++++ 抜粋

"the meaning of life" TOUR 2022 名古屋公演

memo.

yama

"the meaning of life" TOUR 2022

2022.10.04(火) @Zepp Nagoya

 

開場時刻から数十分、足を踏み入れたZeep Nagoyaのフロアは想像以上のひとで埋まっていた。どの辺りに行こうかとぐるっと全体を見渡す傍らで、幅広い年齢層がフロアを埋めているのが見て取れた。もしかしたら、男女比さえもほとんど均等だったかもしれない。普段足を運んでいるライブの客層とはどこか異なる空間と、不意に聞こえてくる「ライブハウスってこんな感じなんだ」っていう会話にじわっと心が躍った。何だってはじめての経験には、少なからずの緊張と不安が伴って、行動を起こすためには特別なエネルギーが必要だと思う。そんな特別なはじめてに踏み切らせる、そういう魅力が、yamaってアーティストにはあるんだってことを間接的に知らされたような気がして、心躍った。

 

フロアに流れるBGMの歌詞を耳で拾いながら、気になる曲を検索して過ごした開演までの時間。TOOBOEの心臓がカッコよかったなあ。夜のために、が流れていて、なぜACIDMAN?と不思議に思っていた、その選曲の理由は、公演中のMCで判明した。そうやって、BGMの選曲にyamaと繋がりを見つけながら、楽しんでいた待ち時間。ふと止んだ音が告げた、開演。フロアの明かりが消えると、どころかともなくはじまった手拍子は、yamaの登場を渇望してるようで、熱狂的だった。華々しく劇的にyamaの登場を演出するように、はじまった1曲目、桃源郷

01.桃源郷
02.MoonWalker
03.a.m.3:21
04.ないの。

++++++++
++++ 元データ

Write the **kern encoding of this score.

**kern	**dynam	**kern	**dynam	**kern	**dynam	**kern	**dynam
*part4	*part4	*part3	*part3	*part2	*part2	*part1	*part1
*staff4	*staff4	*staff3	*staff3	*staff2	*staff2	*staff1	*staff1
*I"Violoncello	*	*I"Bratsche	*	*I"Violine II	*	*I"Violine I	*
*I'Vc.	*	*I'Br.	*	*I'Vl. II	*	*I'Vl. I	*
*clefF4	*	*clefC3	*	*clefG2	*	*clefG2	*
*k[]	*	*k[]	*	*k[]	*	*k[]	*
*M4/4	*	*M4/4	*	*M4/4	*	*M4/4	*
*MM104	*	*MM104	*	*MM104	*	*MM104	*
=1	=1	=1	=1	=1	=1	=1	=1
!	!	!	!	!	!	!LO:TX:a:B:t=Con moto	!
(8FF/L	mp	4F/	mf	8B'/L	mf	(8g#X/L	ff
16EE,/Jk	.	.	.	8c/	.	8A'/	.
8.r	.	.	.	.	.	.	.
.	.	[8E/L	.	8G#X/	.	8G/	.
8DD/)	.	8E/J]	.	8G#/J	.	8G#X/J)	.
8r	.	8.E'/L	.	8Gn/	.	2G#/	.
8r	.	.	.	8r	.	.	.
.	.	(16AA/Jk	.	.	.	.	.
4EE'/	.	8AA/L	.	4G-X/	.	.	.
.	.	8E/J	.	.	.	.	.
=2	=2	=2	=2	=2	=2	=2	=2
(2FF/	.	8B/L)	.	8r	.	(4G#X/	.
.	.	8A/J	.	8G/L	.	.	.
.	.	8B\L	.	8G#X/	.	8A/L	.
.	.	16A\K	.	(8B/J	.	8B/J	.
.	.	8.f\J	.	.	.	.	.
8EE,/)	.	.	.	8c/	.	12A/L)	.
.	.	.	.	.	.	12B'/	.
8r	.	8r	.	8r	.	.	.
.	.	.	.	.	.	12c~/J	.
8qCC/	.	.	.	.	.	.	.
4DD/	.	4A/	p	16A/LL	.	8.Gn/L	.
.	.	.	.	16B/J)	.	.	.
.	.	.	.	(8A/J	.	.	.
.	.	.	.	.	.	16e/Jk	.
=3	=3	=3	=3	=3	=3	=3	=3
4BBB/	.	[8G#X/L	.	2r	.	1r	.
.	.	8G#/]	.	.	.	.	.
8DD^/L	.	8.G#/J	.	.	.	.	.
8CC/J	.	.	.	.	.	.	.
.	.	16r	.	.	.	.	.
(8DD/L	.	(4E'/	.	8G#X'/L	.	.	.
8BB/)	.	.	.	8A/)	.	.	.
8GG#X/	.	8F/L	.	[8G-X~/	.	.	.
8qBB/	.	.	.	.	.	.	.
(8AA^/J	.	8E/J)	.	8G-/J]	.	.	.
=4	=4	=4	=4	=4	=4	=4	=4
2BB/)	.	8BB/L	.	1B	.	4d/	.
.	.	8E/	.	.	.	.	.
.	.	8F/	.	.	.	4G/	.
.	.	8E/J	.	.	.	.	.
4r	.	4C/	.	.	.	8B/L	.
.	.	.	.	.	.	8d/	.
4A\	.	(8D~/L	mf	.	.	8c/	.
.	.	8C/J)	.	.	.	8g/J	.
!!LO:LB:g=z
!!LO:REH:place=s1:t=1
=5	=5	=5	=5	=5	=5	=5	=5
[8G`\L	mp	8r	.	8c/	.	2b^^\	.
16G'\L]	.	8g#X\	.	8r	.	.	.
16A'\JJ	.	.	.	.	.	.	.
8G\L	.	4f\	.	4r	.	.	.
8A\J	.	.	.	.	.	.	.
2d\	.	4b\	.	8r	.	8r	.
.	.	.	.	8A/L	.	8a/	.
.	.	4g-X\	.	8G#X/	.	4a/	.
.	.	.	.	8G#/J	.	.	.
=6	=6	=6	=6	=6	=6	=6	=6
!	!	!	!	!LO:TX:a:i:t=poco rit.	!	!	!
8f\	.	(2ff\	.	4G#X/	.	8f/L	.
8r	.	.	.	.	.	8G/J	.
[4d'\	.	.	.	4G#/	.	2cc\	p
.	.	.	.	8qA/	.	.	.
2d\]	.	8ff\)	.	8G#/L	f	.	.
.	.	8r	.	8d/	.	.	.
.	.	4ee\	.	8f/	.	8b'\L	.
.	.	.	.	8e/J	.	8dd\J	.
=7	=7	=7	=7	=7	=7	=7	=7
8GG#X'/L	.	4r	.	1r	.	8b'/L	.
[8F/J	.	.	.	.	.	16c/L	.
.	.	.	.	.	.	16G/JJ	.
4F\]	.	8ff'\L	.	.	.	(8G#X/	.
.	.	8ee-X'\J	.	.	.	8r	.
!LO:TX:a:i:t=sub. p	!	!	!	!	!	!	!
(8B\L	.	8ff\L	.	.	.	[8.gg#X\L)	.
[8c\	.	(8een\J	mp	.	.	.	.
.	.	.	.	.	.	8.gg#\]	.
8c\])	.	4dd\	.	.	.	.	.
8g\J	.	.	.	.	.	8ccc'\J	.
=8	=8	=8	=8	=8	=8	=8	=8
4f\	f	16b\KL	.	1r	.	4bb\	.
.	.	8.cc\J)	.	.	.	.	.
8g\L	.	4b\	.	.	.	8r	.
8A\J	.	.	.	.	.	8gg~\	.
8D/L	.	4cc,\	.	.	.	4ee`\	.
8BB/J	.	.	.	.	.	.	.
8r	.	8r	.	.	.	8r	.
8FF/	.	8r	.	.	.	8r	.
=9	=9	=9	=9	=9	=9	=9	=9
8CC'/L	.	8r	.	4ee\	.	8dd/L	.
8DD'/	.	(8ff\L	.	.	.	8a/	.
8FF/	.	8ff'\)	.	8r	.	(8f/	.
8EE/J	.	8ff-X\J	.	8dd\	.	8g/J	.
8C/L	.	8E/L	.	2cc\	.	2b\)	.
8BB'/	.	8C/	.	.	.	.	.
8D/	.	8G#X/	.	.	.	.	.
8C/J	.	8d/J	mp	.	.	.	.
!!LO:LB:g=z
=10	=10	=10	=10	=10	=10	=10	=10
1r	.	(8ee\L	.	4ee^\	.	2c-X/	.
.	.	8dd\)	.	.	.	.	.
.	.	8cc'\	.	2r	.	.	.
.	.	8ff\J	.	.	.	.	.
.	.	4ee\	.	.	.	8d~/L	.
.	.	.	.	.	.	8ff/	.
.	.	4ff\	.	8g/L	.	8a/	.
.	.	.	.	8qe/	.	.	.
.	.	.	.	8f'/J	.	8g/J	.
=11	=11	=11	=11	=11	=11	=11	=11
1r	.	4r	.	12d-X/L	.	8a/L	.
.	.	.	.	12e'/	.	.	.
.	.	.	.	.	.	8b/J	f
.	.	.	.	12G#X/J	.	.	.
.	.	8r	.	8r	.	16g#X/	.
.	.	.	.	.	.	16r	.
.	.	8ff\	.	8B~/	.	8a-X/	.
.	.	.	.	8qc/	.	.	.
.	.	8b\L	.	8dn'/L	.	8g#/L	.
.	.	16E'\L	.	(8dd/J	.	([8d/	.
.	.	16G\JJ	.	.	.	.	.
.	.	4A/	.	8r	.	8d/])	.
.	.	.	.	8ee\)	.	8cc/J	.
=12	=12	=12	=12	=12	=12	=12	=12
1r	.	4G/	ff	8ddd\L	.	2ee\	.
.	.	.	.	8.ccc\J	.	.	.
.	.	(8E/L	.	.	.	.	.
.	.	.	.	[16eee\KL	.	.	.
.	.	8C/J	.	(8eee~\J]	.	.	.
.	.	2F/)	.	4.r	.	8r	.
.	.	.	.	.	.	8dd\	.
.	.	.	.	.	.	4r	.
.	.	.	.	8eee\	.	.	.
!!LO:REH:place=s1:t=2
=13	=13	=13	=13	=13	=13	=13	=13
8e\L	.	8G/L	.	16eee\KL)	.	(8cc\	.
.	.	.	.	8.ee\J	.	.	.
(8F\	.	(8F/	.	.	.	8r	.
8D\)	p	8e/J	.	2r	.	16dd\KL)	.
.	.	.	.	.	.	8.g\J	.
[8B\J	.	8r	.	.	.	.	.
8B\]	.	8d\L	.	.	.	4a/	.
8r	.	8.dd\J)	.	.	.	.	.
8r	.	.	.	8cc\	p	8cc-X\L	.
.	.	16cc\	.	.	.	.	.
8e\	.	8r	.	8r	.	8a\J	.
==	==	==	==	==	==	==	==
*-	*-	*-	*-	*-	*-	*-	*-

++++++++

◆ **作業指示**
このライブレポートの記述をもとに、次の問いに答えよ。
(a) 名古屋公演の開催日と会場はどこか。
(b) 開演前のBGMで流れていたACIDMANの曲名は何か。
(c) セットリストの3曲目は何か。
記録はここでは一切使用しない。

◆ **解答**
(a) 2022年10月4日(火)、Zepp Nagoya
(b) 夜のために
(c) a.m.3:21